A pet cafe in Sichuan has ignited controversy over its Chow Chow dogs dyed to resemble pandas. The cafe owner says the dye is imported from Japan and will not harm the dogs but neitzens beg to differ.
A pet cafe in Sichuan has ignited controversy over its Chow Chow dogs dyed to resemble pandas. The cafe owner says the dye is imported from Japan and will not harm the dogs but neitzens beg to differ.PHOTO: AGENCE FRANCE-PRESSE

BEIJING • A pet cafe in China where dogs are dyed black and white to look like panda cubs has sparked a heated online debate over the treatment of animals.

The Cute Pet Games cafe opened last month in Chengdu, capital of Sichuan province which is home to China's famous giant pandas, and features six panda-like Chow Chow dogs, according to a video posted by Hongxing News on Tuesday.

Customers were shown petting the fluffy "panda dogs."

The cafe owner, identified by his last name Huang, told Hongxing News he started offering pet dyeing services after the panda dogs became an instant hit with clients.

"Every time we dye, it costs 1,500 yuan (S$294)," Huang said.

"The dye itself is very expensive."

He said it takes trained staff about a day to transform a fluffy Chow Chow dog into a "panda".

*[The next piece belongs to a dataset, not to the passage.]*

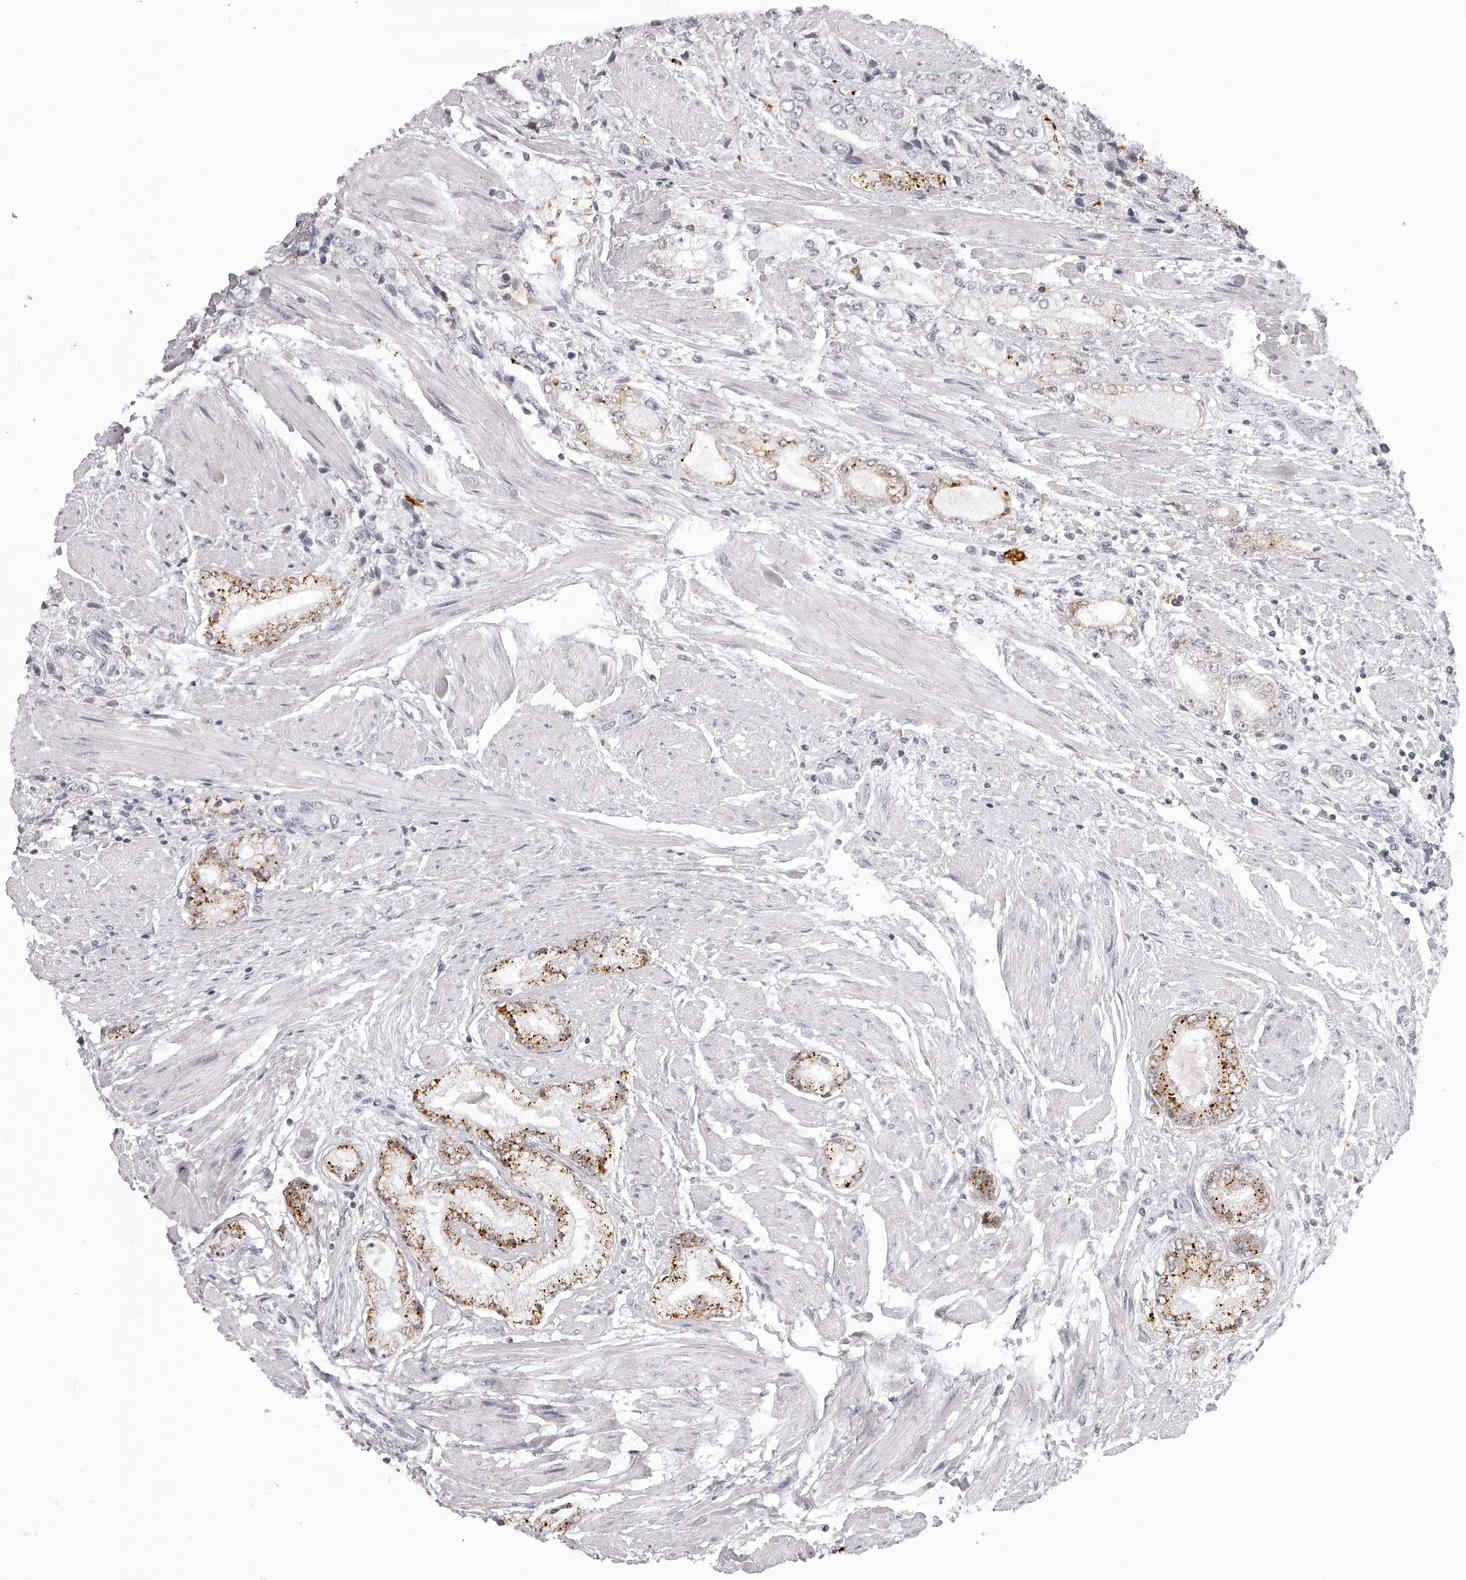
{"staining": {"intensity": "moderate", "quantity": ">75%", "location": "cytoplasmic/membranous"}, "tissue": "prostate cancer", "cell_type": "Tumor cells", "image_type": "cancer", "snomed": [{"axis": "morphology", "description": "Adenocarcinoma, High grade"}, {"axis": "topography", "description": "Prostate"}], "caption": "Immunohistochemistry (IHC) staining of high-grade adenocarcinoma (prostate), which reveals medium levels of moderate cytoplasmic/membranous staining in approximately >75% of tumor cells indicating moderate cytoplasmic/membranous protein positivity. The staining was performed using DAB (brown) for protein detection and nuclei were counterstained in hematoxylin (blue).", "gene": "RNF220", "patient": {"sex": "male", "age": 50}}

The hashtag "Dye a dog into a panda for 1,500 yuan" has gone viral, with more than 170 million views on China's Twitter-like Weibo platform, and led to a torrent of angry comments from pet owners stressing the possible side effects of dyeing the animals' fur.

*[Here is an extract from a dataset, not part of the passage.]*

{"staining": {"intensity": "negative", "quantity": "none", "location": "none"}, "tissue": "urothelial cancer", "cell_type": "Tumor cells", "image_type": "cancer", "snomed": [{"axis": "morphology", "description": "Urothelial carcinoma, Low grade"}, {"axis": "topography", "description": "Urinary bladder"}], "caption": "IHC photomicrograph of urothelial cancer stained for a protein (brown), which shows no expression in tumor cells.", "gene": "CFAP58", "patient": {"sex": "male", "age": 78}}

"I suggest dyeing the cafe owner black and white," said one online commentator.

"Dogs and cats love their human companions, regardless of how we look. Why not extend the same kindness to them?" wrote another.

In the video, Huang says the dye is imported from Japan and will not harm the dogs.

But vet Li Daibing told Hongxing News that dyeing the dogs "could damage the animals' fur and skin".